The European Heart Journal Takes Notice

I have good news to report. My grandfather, who was battling a host of maladies, is now on the mend. Once again he is brimming with innovative ideas and is as energetic as ever. Our posts will resume soon!

Last week, the European Heart Journal published a nice tribute to him and mentioned our blog! The article was written by one of my grandfather’s students in the UK, Dr. Amitava Banerjee.* As a layperson, I found a good deal of the article to be ‘medical speak,’ but I was excited about the shout-out.

Here are a few highlights from the article, as well as some additional facts that I learned from numerous conversations with my grandfather over the years:

Bernard Lown: the nonagenarian blogger with a lifelong thirst for combining clinical practice and social responsibility 

  • His earliest discovery (1951) related to the common mineral potassium. He found that when the blood concentration of potassium is diminished, the heart is more prone to dangerous irregularities in rhythm. With low potassium concentrations, numerous pharmaceuticals, especially digitalis drugs may provoke serious toxic reactions.
  • Working with the great clinician and pioneer cardiologist, Samuel A. Levine, at the then Peter Bent Brigham Hospital, now Brigham and Women’s Hospital in Boston, together, they revolutionized the treatment of acute heart attack patients. Instead of keeping patients on complete bed rest for 4 to 6 weeks, immediately upon hospital admission, they placed patients in a comfortable armchair. The ‘chair treatment’ as it was called, markedly shortened hospitalization and substantially reduced mortality. My grandfather maintains that this change in managing acute heart attack (acute coronary thrombosis or acute myocardial infraction in medical parlance) resulted in more lives saved than all his other medical contributions combined.
  • Together, with coworkers, he developed the widely used direct current defibrillator and cardioverter.

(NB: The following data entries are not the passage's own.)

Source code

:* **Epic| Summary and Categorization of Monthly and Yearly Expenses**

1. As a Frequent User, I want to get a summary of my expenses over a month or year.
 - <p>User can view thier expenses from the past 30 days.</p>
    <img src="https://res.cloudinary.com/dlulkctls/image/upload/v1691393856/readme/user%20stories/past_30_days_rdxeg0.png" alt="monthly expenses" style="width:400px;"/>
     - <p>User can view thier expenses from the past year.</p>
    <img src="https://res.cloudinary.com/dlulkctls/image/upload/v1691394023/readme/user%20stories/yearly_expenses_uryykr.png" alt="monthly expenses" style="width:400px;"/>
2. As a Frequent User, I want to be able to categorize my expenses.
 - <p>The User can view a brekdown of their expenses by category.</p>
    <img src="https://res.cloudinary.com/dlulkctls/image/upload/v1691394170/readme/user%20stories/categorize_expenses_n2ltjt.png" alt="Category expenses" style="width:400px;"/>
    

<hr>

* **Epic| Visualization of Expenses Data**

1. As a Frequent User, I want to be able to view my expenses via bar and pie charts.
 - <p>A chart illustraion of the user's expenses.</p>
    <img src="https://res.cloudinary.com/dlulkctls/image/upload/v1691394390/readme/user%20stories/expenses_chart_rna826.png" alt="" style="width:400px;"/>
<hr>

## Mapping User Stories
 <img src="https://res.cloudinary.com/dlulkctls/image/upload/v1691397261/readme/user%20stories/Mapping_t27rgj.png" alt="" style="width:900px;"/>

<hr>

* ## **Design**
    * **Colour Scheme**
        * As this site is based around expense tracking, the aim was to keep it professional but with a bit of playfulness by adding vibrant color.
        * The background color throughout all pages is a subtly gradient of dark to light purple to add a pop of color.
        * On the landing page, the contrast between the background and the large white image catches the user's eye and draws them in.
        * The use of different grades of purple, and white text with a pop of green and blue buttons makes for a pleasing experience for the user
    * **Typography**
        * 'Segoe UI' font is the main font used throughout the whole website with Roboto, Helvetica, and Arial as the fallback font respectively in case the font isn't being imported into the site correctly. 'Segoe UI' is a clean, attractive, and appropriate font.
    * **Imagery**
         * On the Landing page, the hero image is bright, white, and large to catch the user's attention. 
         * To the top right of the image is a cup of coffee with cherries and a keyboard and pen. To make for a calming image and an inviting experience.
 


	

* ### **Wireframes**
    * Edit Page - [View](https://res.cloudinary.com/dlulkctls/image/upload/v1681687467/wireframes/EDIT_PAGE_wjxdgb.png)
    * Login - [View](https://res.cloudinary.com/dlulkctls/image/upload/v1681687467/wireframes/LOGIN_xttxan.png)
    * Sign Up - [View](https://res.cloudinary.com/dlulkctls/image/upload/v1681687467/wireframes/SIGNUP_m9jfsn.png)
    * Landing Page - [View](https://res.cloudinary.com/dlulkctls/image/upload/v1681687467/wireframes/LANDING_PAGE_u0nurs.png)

These instruments restore a heart beat to the arrested heart and correct various rhythm disorders, like atrial fibrillation.

Bernard Lown Cardioverter

  • Additional points from Dr. Banerjee:

“Dr. Lown has long championed holistic treatment of individuals in health and disease.

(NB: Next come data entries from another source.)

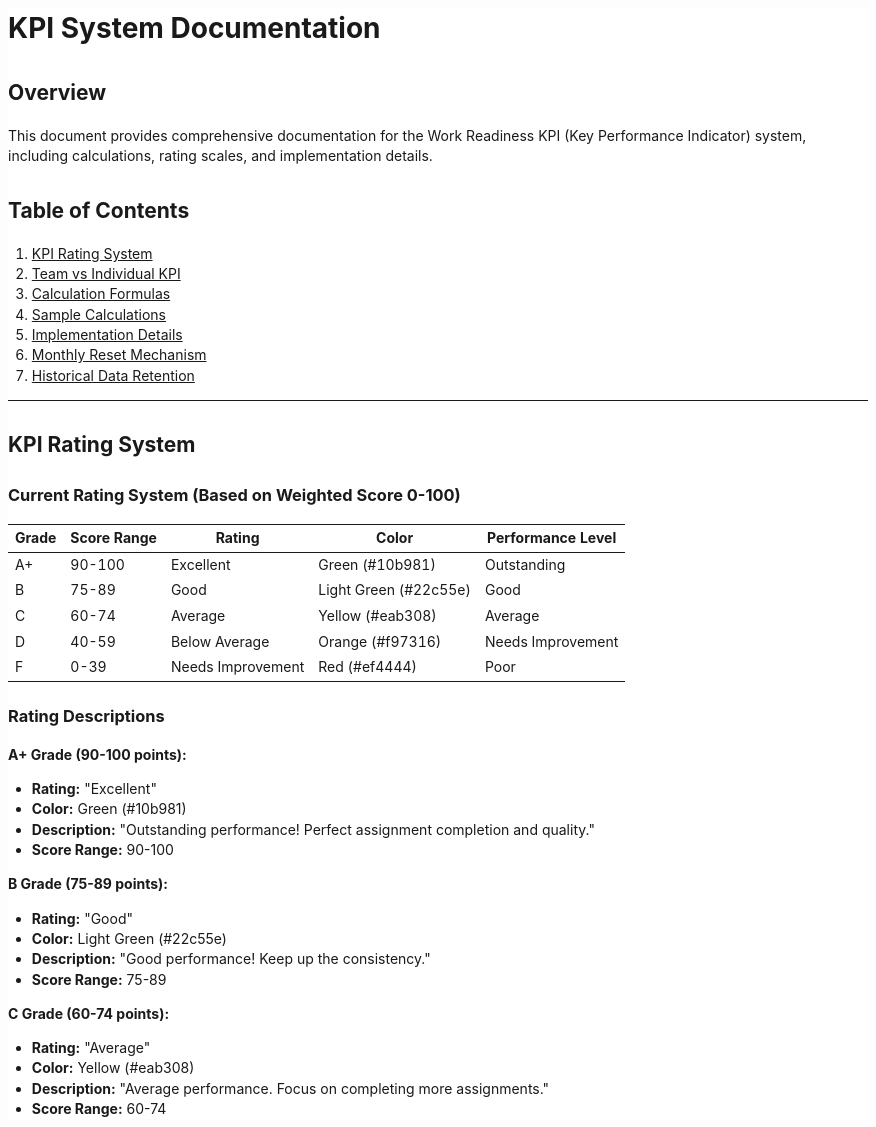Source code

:# KPI System Documentation

## Overview
This document provides comprehensive documentation for the Work Readiness KPI (Key Performance Indicator) system, including calculations, rating scales, and implementation details.

## Table of Contents
1. [KPI Rating System](#kpi-rating-system)
2. [Team vs Individual KPI](#team-vs-individual-kpi)
3. [Calculation Formulas](#calculation-formulas)
4. [Sample Calculations](#sample-calculations)
5. [Implementation Details](#implementation-details)
6. [Monthly Reset Mechanism](#monthly-reset-mechanism)
7. [Historical Data Retention](#historical-data-retention)

---

## KPI Rating System

### Current Rating System (Based on Weighted Score 0-100)

| Grade | Score Range | Rating | Color | Performance Level |
|-------|-------------|--------|-------|-------------------|
| A+ | 90-100 | Excellent | Green (#10b981) | Outstanding |
| B | 75-89 | Good | Light Green (#22c55e) | Good |
| C | 60-74 | Average | Yellow (#eab308) | Average |
| D | 40-59 | Below Average | Orange (#f97316) | Needs Improvement |
| F | 0-39 | Needs Improvement | Red (#ef4444) | Poor |

### Rating Descriptions

**A+ Grade (90-100 points):**
- **Rating:** "Excellent"
- **Color:** Green (#10b981)
- **Description:** "Outstanding performance! Perfect assignment completion and quality."
- **Score Range:** 90-100

**B Grade (75-89 points):**
- **Rating:** "Good"
- **Color:** Light Green (#22c55e)
- **Description:** "Good performance! Keep up the consistency."
- **Score Range:** 75-89

**C Grade (60-74 points):**
- **Rating:** "Average"
- **Color:** Yellow (#eab308)
- **Description:** "Average performance. Focus on completing more assignments."
- **Score Range:** 60-74
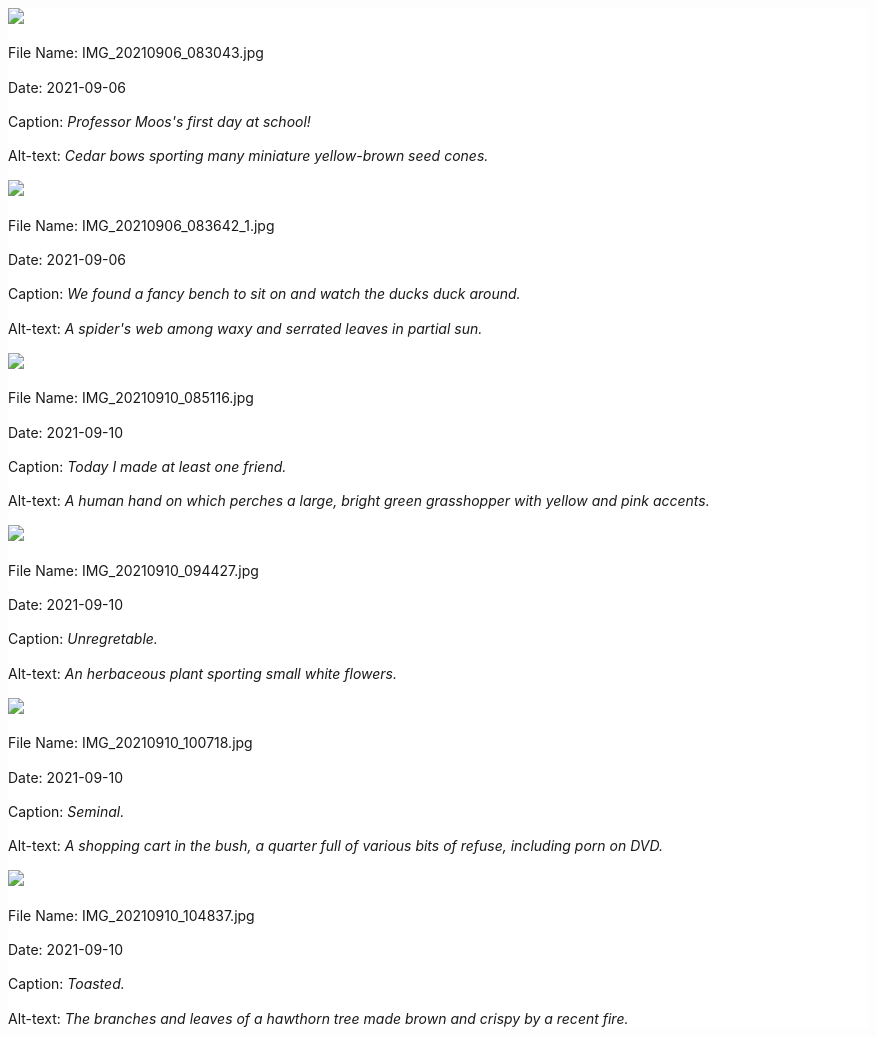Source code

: ![](https://raw.githubusercontent.com/deniledam/thesis-images-2021/main/IMG_20210906_083043.jpg)

File Name: IMG_20210906_083043.jpg

Date: 2021-09-06

Caption: *Professor Moos's first day at school!*

Alt-text: *Cedar bows sporting many miniature yellow-brown seed cones.*

![](https://raw.githubusercontent.com/deniledam/thesis-images-2021/main/IMG_20210906_083642_1.jpg)

File Name: IMG_20210906_083642_1.jpg

Date: 2021-09-06

Caption: *We found a fancy bench to sit on and watch the ducks duck around.*

Alt-text: *A spider's web among waxy and serrated leaves in partial sun.*

![](https://raw.githubusercontent.com/deniledam/thesis-images-2021/main/IMG_20210910_085116.jpg)

File Name: IMG_20210910_085116.jpg

Date: 2021-09-10

Caption: *Today I made at least one friend.*

Alt-text: *A human hand on which perches a large, bright green grasshopper with yellow and pink accents.*

![](https://raw.githubusercontent.com/deniledam/thesis-images-2021/main/IMG_20210910_094427.jpg)

File Name: IMG_20210910_094427.jpg

Date: 2021-09-10

Caption: *Unregretable.*

Alt-text: *An herbaceous plant sporting small white flowers.*

![](https://raw.githubusercontent.com/deniledam/thesis-images-2021/main/IMG_20210910_100718.jpg)

File Name: IMG_20210910_100718.jpg

Date: 2021-09-10

Caption: *Seminal.*

Alt-text: *A shopping cart in the bush, a quarter full of various bits of refuse, including porn on DVD.*

![](https://raw.githubusercontent.com/deniledam/thesis-images-2021/main/IMG_20210910_104837.jpg)

File Name: IMG_20210910_104837.jpg

Date: 2021-09-10

Caption: *Toasted.*

Alt-text: *The branches and leaves of a hawthorn tree made brown and crispy by a recent fire.*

“He established SatelLife in 1987, to use inter-networking technology to disseminate [medical] knowledge, long before the world took note of the burden of non-communicable diseases in low-income countries.

“He founded ProCor in 1997 to encourage global dialogue regarding cardiovascular research and practice.”

  • His greatest accolade was the Nobel Peace Prize (1985). He shared the Prize with the distinguished Soviet cardiologist, Dr. Evegeny Chazov, on behalf of the International Physicians to Prevent Nuclear War (IPPNW), the group that they co-founded.

Bernard Lown Nobel Peace Prize Acceptance 1985 Gorbachev

  • I am especially pleased by this reference: “’The Lown Conversation’ is a blog he started with his granddaughter, a communications professional, as an inter-generational dialogue to highlight and tackle problems in American and global healthcare.”
  • Banerjee’s final sentence: “There can be no question that the world needs more cardiologists like Bernard Lown… This wise nonagenarian’s effortless navigation between clinical cardiology, social activism, teaching, and public communication of science leaves one breathless.”